La peinture Algo est fabriquée près de Rennes, à partir d'algues bretonnes.
©Charlotte Hervot
Environnement

Une peinture écolo à base d’algues bretonnes

Près de Rennes, la société Algo fabrique de la peinture à partir d’algues récoltées en Bretagne et transformées sur place.

Utilisées en cosmétique et dans l’agroalimentaire, les algues bretonnes tapissent désormais nos intérieurs. Retraitées, broyées, calcinées, elles servent de base à une peinture écolo : la "Algo Paint", fabriquée à Vern-sur-Seiche, à quelques kilomètres de Rennes, en Ille-et-Vilaine. 

"Sortir de la chimie"

L’initiative revient à Lionel Bouillon, arrivé à la tête de l’entreprise Félor en 2000. Pour résister aux "grands groupes", la société, créée par sa belle-famille en 1970, cherche à diversifier ses activités. "En 2008, on parlait déjà de développement durable, constate-t-il. L’idée était de sortir notre industrie de la chimie du pétrole pour aller vers le végétal, d’aller chercher des matières premières renouvelables au plus près de nous et de produire la peinture la plus saine possible."

S’ils arrivent à fabriquer des cosmétiques à base d’algues, pourquoi on n'arriverait pas à fabriquer de la peinture ?"

L’idée finit par venir… sous la douche : "J’avais un shampoing Yves Rocher. Je me suis dit : s’ils arrivent à fabriquer des cosmétiques à base d’algues, pourquoi on n'arriverait pas à fabriquer de la peinture ?" L’entreprise familiale se rapproche alors de l’Institut français de recherche pour l'exploitation de la mer (Ifremer), de l’École nationale supérieure de chimie de Rennes (ENSCR) et du Centre d'étude et de valorisation des algues (Ceva). Le "projet Algo" devient collaboratif. 

Peintures au lait, à la bière…

Reste à fabriquer un produit "sans polluant", mais de qualité. Des peintures "naturelles" (à la bière, à la farine, au lait…) existent déjà.
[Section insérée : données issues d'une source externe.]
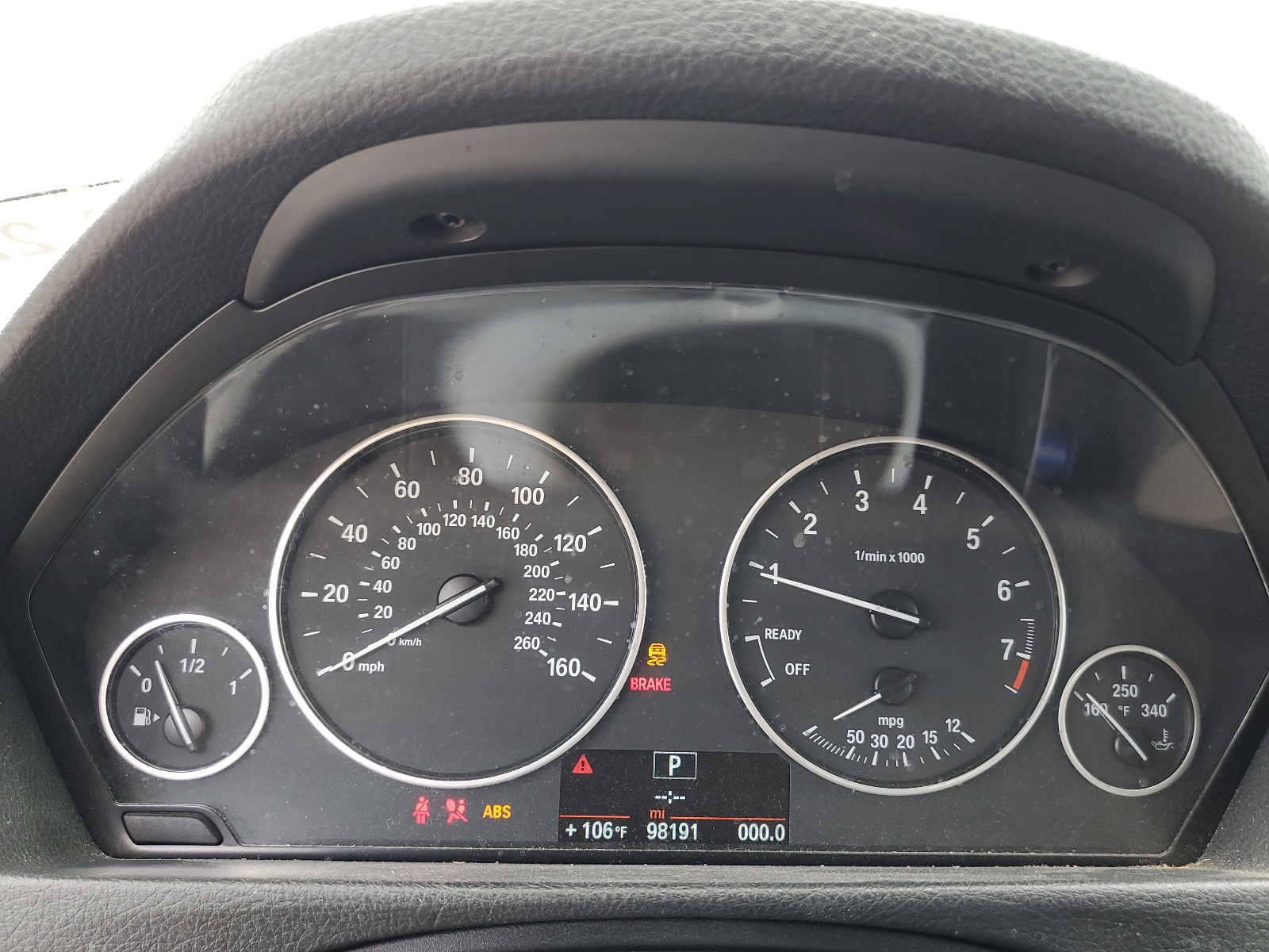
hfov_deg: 67.3
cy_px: 476
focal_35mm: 26
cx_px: 634
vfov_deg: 53.1
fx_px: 953
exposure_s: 1/100
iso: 65
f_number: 1.5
Lionel Bouillon reste dubitatif : "La peinture doit bien vieillir, résister à l’humidité…" Après des années de recherche, Félor lance la gamme Algo, composée de colza, d’algues rouges et d’algues brunes issues des côtes bretonnes. La peinture est d’origine végétale à 98 %, quand les peintures classiques contiennent "65 à 75% d'éléments d'origine pétrolière, relève le chef d’entreprise. On ne peut pas inscrire "100 %", il y a des conservateurs." 

Brevetée depuis 2012, la peinture Algo émet moins de 1 g/L de "composés organiques volatiles". Dix fois moins que la peinture standard, préservant ainsi la qualité de l’air. D’où l’intérêt pour les entreprises et collectivités. La peinture a servi à rénover des chambres d’enfants au CHU de Rennes ou des crèches de la métropole… 
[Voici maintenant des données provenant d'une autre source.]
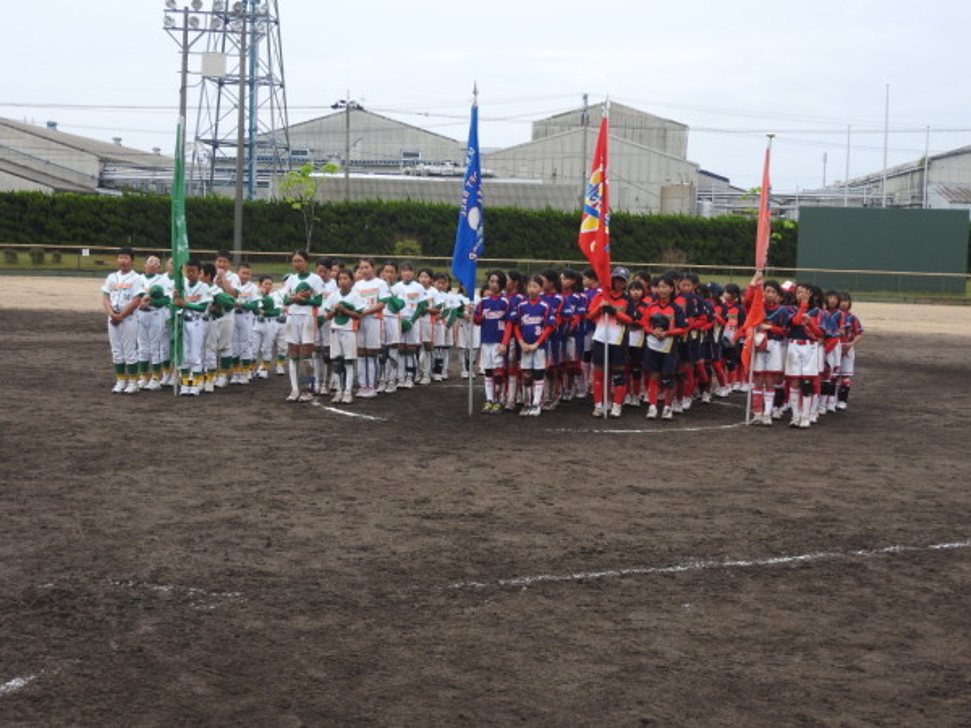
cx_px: 486
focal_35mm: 55
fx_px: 1543
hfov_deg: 34.9
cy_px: 364
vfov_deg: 26.6
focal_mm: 9.9
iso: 100
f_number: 4
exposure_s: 1/200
Maxime Liebgott, l’un des deux techniciens chimistes de la société Algo, contrôle la qualité de la peinture à chaque étape de production.
©Charlotte Hervot

Aujourd’hui, trois ans après la création de la start-up Algo Paint, près de 10 tonnes de peinture sortent de l’usine chaque semaine. Non sans avoir passé une batterie de tests au laboratoire. "Une peinture met environ un jour à être fabriquée. À chaque étape de production, un échantillon arrive dans un gobelet au labo pour le contrôle qualité, détaille Maxime Liebgott, l’un des deux techniciens chimistes de la société. On vérifie l’application, la brillance, la viscosité…"
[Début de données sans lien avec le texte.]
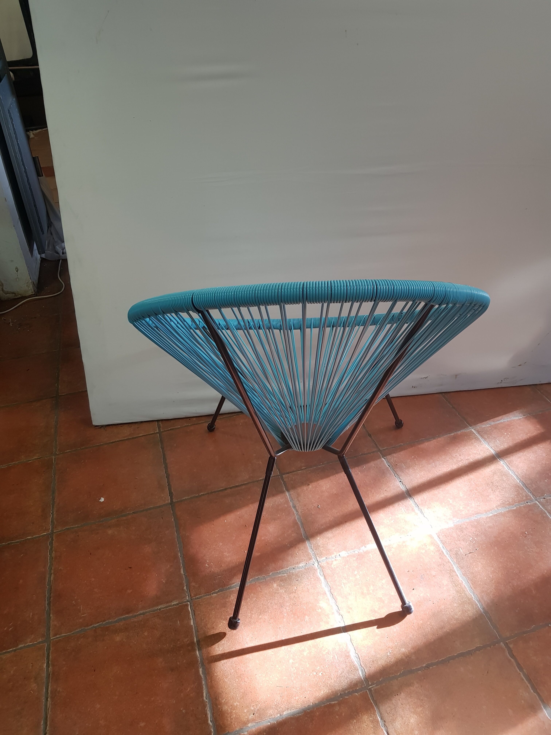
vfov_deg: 67.3
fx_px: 552
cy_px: 368
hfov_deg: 53.1
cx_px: 276
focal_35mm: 26
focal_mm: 4.2
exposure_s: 1/50
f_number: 1.7
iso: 80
Le conditionnement est ensuite assuré par un Établissement et services d'aide par le travail (Esat) local. Une fois la peinture mise en pot – "dans un emballage écoresponsable, fabriqué à partir de 50 % de matière recyclée", dixit Lionel Bouillon –, la peinture est stockée et envoyée vers les enseignes de bricolage de la région, comme Leroy Merlin et Mr. Bricolage. Compter 21 € pour un pot couleur de 0,5 l sur le magasin en ligne.

Petit à petit, la peinture Algo, multiprimée (grand prix Entreprise et environnement du ministère de l’Écologie en 2014 ; prix Pierre Potier en 2016 ; lauréat des Trophées My Positive Impact en 2017…) gagne du terrain. En France, où la marque va intégrer tous les magasins Leroy Merlin d’ici le printemps, et à l’international. Sans communiquer sur les chiffres de l’entreprise, "rapport à la concurrence", Lionel Bouillon laisse tout de même entendre que "ça se développe bien, très très bien" et que deux autres projets devraient être finalisés avant l'été.